Tutti i pesci e le creature acquatiche che abbiamo ucciso lasciano ora spazio all’acqua che, pur sembrando silenziosa, ci può finalmente raccontare che il mare non può contenere tutti quei pesci che possano saziare la nostra rabbiosa fame d’essere, per farci passare la gastrite dell’angoscia e rimpinzarci di speranze.
D’un tratto ci accorgiamo dell’esistenza, oltre ai pesci, del saggio mare, nel quale ora stiamo nuotando soli e in completo relax, galleggiando sulla superficie dell’acqua come dei morti.
Andando a pesca avevamo conosciuto tutte le creature degli oceani.

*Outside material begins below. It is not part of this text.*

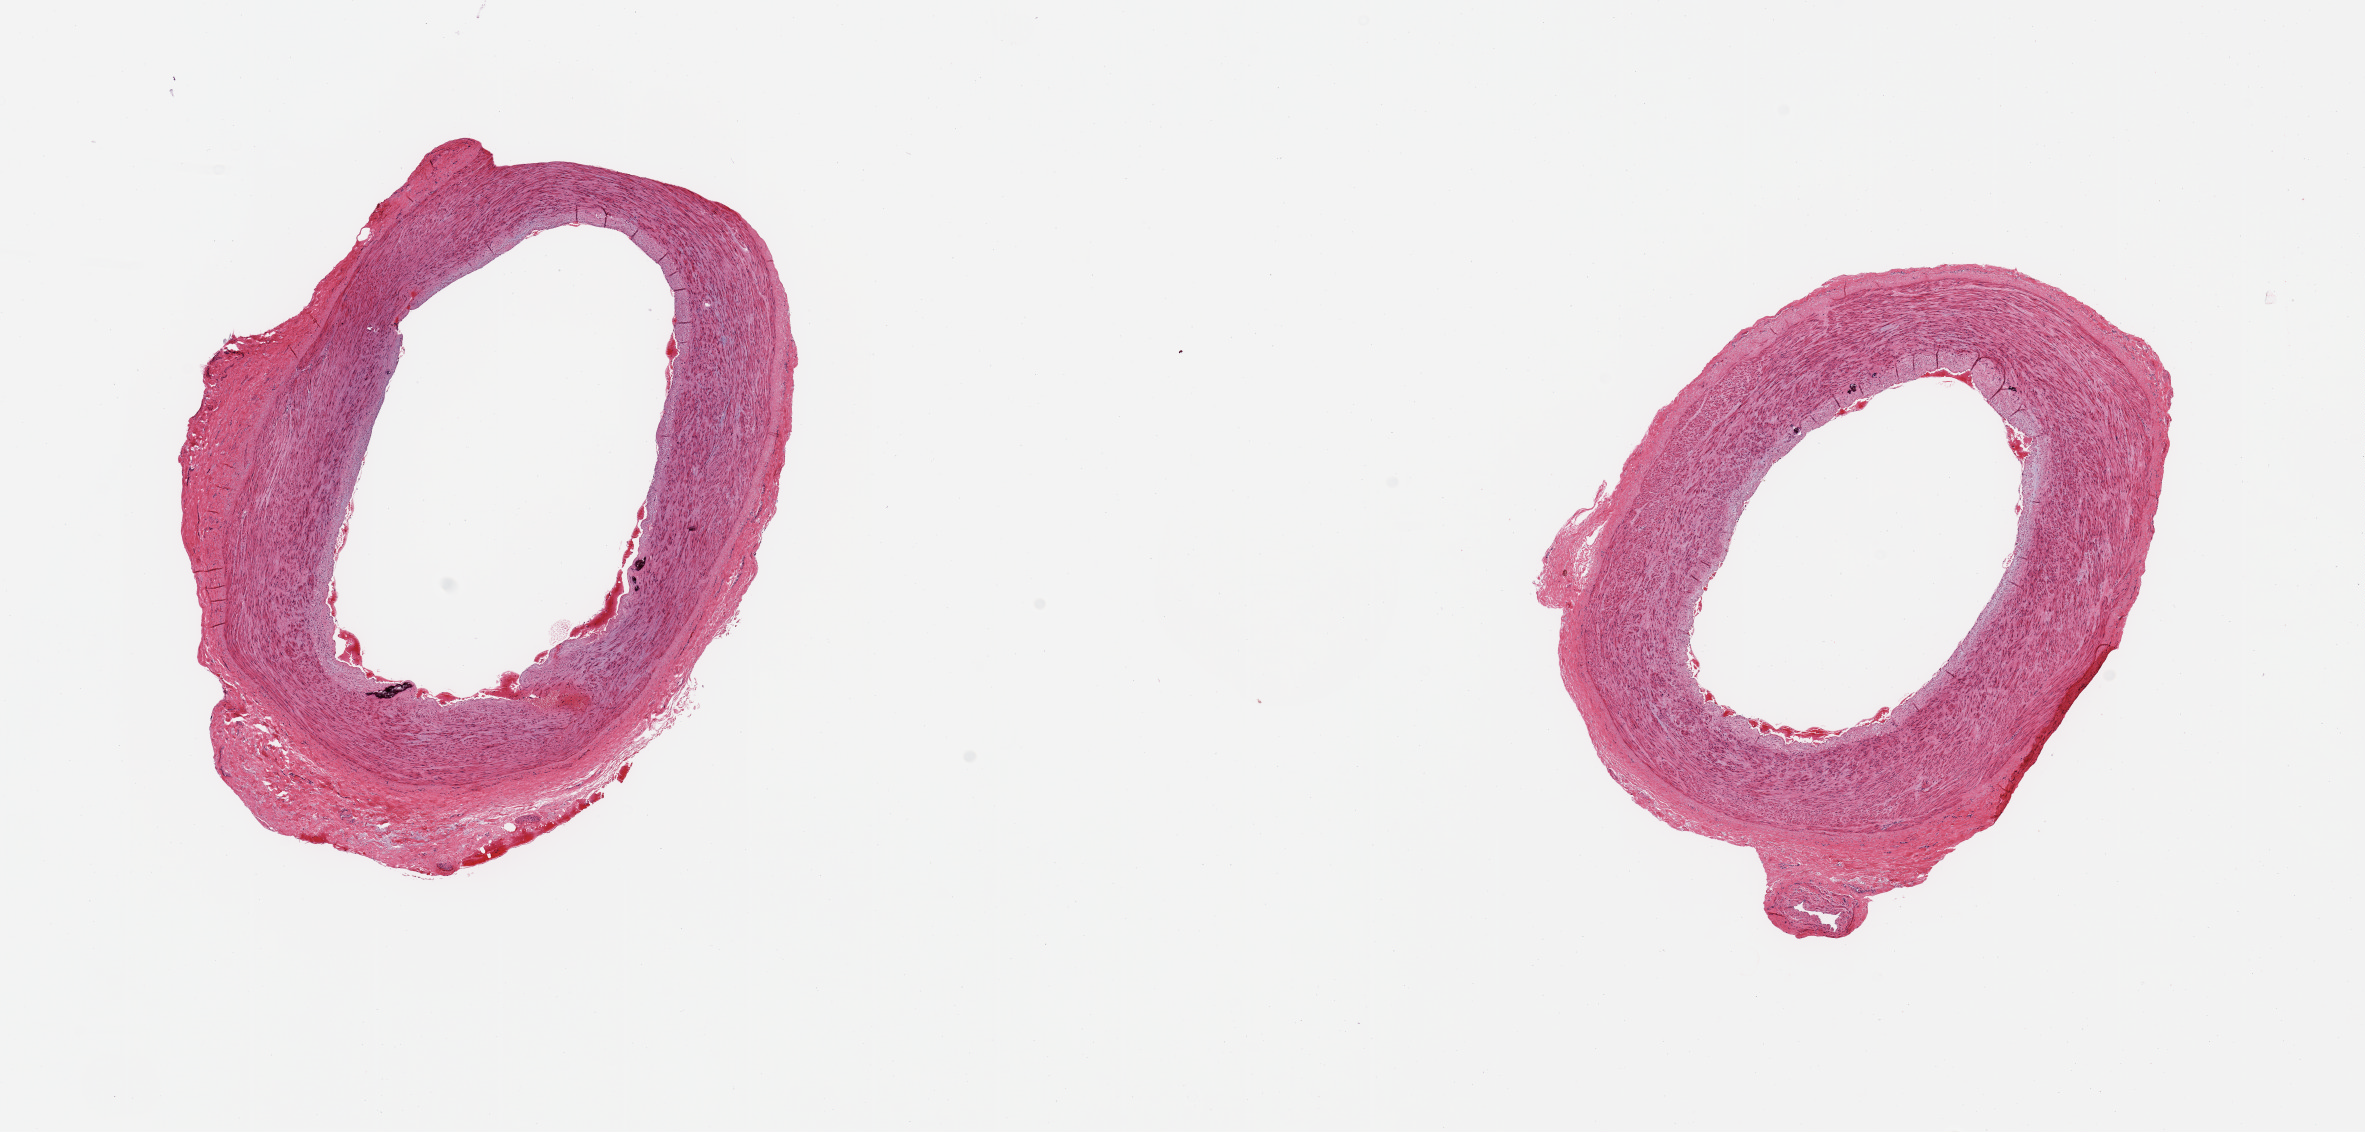
Whole-slide image, H&E stain, low-resolution overview of the scanned area, about 18.7 x 9.0 mm (acquisition: 20x scan); PAXgene-fixed, paraffin-embedded tissue; target tissue: tibial artery; tissue donor sample. Donor sex: male.
Review note (as recorded): 2 pieces; some intimal thickening, focal calcifications.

Le alghe ci solleticavano i piedi e le stelle marine erano i nostri punti di riferimento, che come dei rassicuranti simboli sapevano indicarci la via per non farci errare senza meta nelle profonde acque del mare.
Ora però, che siamo rimasti soli, ci dimentichiamo pian piano di aver mai veduto dei pesci o qualsiasi altra creatura marina. Infine, senza poter fare più differenze tra noi e loro e a causa del tempo fuggevole, neanche tenerci a galla con dei salvagente gonfi di ricordi, andiamo in apnea.
Così ci scordiamo di essere noi gli umani e pensando di essere dei pesci, ci chiediamo incuriositi dove sono finiti tutti quegli uomini pescatori, le donne e i bambini del mondo.
Un tempo da queste parti se ne vedevano così tanti…
Meglio così!
Vivremo beati, senza paure e più a lungo, senza di loro.
Ora mi chiedo (anche), quale può essere la morale di questo mio agglomerato di libere associazioni, che hanno colorato la bizzarra parabola in stile marinaro.
Forse è quella di riuscire a vedere il tutto da più punti di vista possibili, in modo da accorgerci poi, come dici tu, che siamo tutti uno, nel tutto.